#### Task statement
Lines holding the word "hand" must be located in the listing below and copied.

#### Data for this exercise
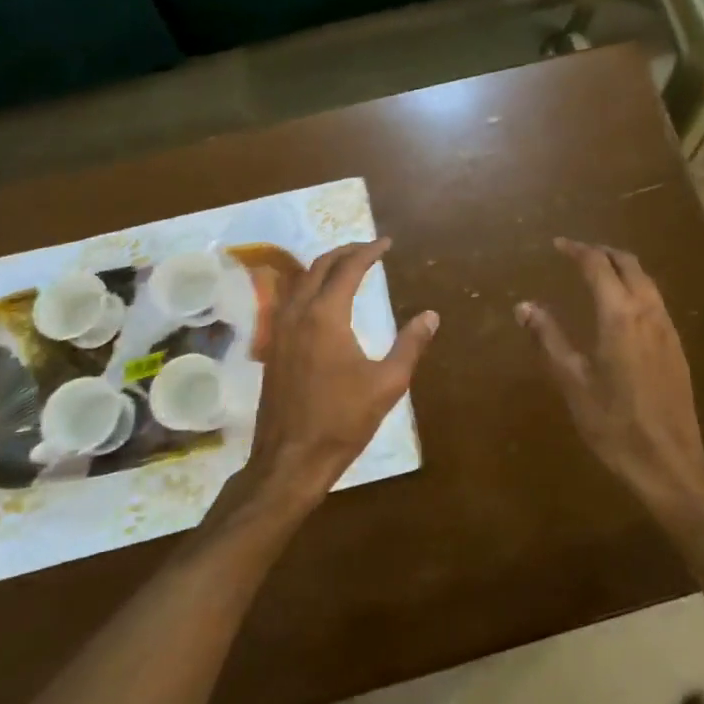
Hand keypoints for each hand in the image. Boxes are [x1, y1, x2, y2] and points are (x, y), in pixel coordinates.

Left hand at [244, 239, 437, 508]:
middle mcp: (298, 313)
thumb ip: (410, 345)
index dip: (369, 252)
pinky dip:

#### Answer section
Hand keypoints for each hand in the image. Boxes are [x1, y1, x2, y2] and points are (x, y), in pixel coordinates.
Left hand at [244, 239, 437, 508]:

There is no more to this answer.